Role of Single Defects in Electronic Transport through Carbon Nanotube Field-Effect Transistors

The influence of defects on electron transport in single-wall carbon nanotube field-effect transistors (CNFETs) is probed by combined scanning gate microscopy (SGM) and scanning impedance microscopy (SIM). SGM images are used to quantify the depletion surface potential, and from this the Fermi level, at individual defects along the CNFET length. SIM is used to measure the voltage distribution along the CNFET. When the CNFET is in the conducting state, SIM reveals a uniform potential drop along its length, consistent with diffusive transport. In contrast, when the CNFET is “off,” potential steps develop at the position of depleted defects. High-resolution imaging of a second set of weak defects is achieved in a new “tip-gated” SIM mode.

Figure 1

(a) Setup for scanning gate microscopy (SGM) and scanning impedance microscopy (SIM). In SGM, transport current is measured as a function of tip-gate position. In SIM, the local voltage oscillation is measured. (b) AFM topography image of the CNFET. (c) Schematic of valence band energy modulation due to defects. Vertical black bar is the local Fermi energy. The tip depletes the shaded part of the tube below it.

Figure 2

(a)– (e) SGM images with tip voltage of 1, 2, 4, 6, and 8 V, respectively. Lateral bias is 0.3 $V_{pp}$ for (a)– (c), 0.1 $V_{pp}$ for (d), (e). Back-gate voltage is $-1\mathrm{V}$. (f)– (j) Simultaneously acquired SIM images. Weak defects are clearly resolved at high tip voltage (see text). Defects 1–4 and the edges of the electrical contacts are shown in (c). The diagonal line in (c) is used for the SIM line scans of Fig. 4.

Figure 3

SGM imaged defect diameter increases linearly with tip voltage. The slope of the line gives the depletion surface potential of each defect.

Figure 4

(a) When the CNFET is in the “off” state, SIM shows voltage steps at the position of strong defects.
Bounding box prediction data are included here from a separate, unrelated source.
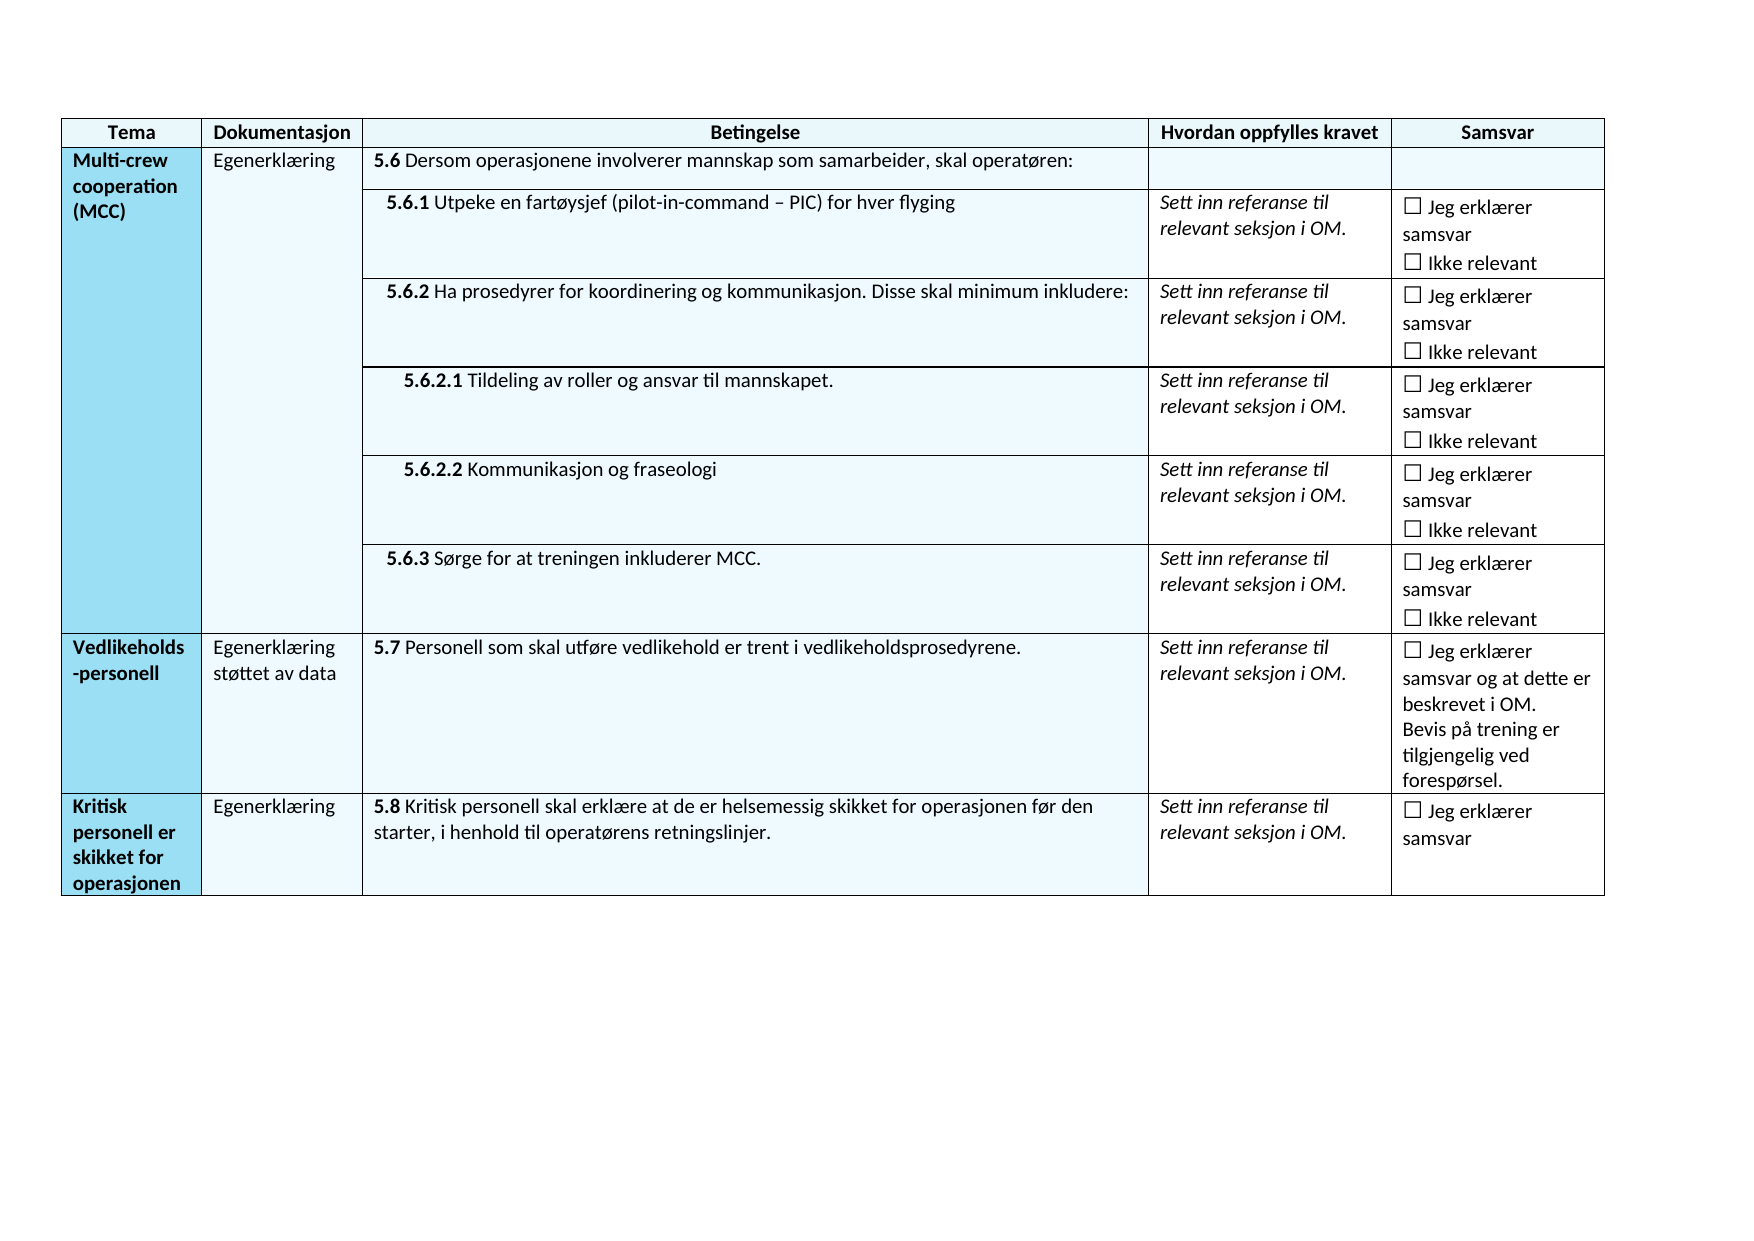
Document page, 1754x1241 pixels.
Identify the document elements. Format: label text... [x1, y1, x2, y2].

table_cell 5.7 Personell som skal utføre vedlikehold er trent i vedlikeholdsprosedyrene. [363, 634, 1148, 793]
table_cell 5.6.2 Ha prosedyrer for koordinering og kommunikasjon. Disse skal minimum inkludere: [363, 279, 1148, 366]
table_cell 5.6.2.2 Kommunikasjon og fraseologi [363, 456, 1148, 544]
table_cell Sett inn referanse til relevant seksjon i OM. [1149, 794, 1391, 895]
table_header Dokumentasjon [202, 119, 362, 147]
table_cell Sett inn referanse til relevant seksjon i OM. [1149, 634, 1391, 793]
table_cell 5.6 Dersom operasjonene involverer mannskap som samarbeider, skal operatøren: [363, 148, 1148, 188]
table_cell 5.6.1 Utpeke en fartøysjef (pilot-in-command – PIC) for hver flyging [363, 190, 1148, 277]
table_cell Jeg erklærer samsvar Ikke relevant [1392, 368, 1604, 455]
table_cell Jeg erklærer samsvar Ikke relevant [1392, 190, 1604, 277]
table_cell Egenerklæring [202, 794, 362, 895]
table_cell [1149, 148, 1391, 188]
table_header Tema [62, 119, 201, 147]
table_cell 5.6.2.1 Tildeling av roller og ansvar til mannskapet. [363, 368, 1148, 455]
table_cell Jeg erklærer samsvar Ikke relevant [1392, 456, 1604, 544]
table_cell Sett inn referanse til relevant seksjon i OM. [1149, 190, 1391, 277]
table_cell Sett inn referanse til relevant seksjon i OM. [1149, 456, 1391, 544]
table_header Hvordan oppfylles kravet [1149, 119, 1391, 147]
table_cell 5.6.3 Sørge for at treningen inkluderer MCC. [363, 545, 1148, 633]
table_cell Jeg erklærer samsvar [1392, 794, 1604, 895]
table_cell 5.8 Kritisk personell skal erklære at de er helsemessig skikket for operasjonen før den starter, i henhold til operatørens retningslinjer. [363, 794, 1148, 895]
table_cell Jeg erklærer samsvar Ikke relevant [1392, 279, 1604, 366]
table_cell Multi-crew cooperation (MCC) [62, 148, 201, 633]
table_cell Kritisk personell er skikket for operasjonen [62, 794, 201, 895]
table_header Betingelse [363, 119, 1148, 147]
table_cell Sett inn referanse til relevant seksjon i OM. [1149, 368, 1391, 455]
table_cell Egenerklæring støttet av data [202, 634, 362, 793]
table_cell Jeg erklærer samsvar og at dette er beskrevet i OM. Bevis på trening er tilgjengelig ved forespørsel. [1392, 634, 1604, 793]
table_cell Vedlikeholds-personell [62, 634, 201, 793]
table_cell Sett inn referanse til relevant seksjon i OM. [1149, 545, 1391, 633]
table_cell Jeg erklærer samsvar Ikke relevant [1392, 545, 1604, 633]
table_cell Sett inn referanse til relevant seksjon i OM. [1149, 279, 1391, 366]
table_cell [1392, 148, 1604, 188]
table_cell Egenerklæring [202, 148, 362, 633]
table_header Samsvar [1392, 119, 1604, 147]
The bias, backgate, and tip voltages are $V_{\mathrm{a}\mathrm{c}}=0.1$ $V_{pp}$, $V_g=0.7\mathrm{V}$, and $V_{\mathrm{t}\mathrm{i}\mathrm{p}}=-1\mathrm{V}$. The lateral bias is $V_{\mathrm{a}\mathrm{c}}=0.1$ $V_{pp}$. At the voltage of $V_{\mathrm{t}\mathrm{i}\mathrm{p}}=-1\mathrm{V}$ the tip is a noninvasive probe. (b) SIM images a uniformly increasing potential along the CNFET in the “on” state ($\mathrm{b}\mathrm{a}\mathrm{c}\mathrm{k}\mathrm{g}\mathrm{a}\mathrm{t}\mathrm{e}=0\mathrm{V}$). The line for both scans is indicated in Fig. 2c.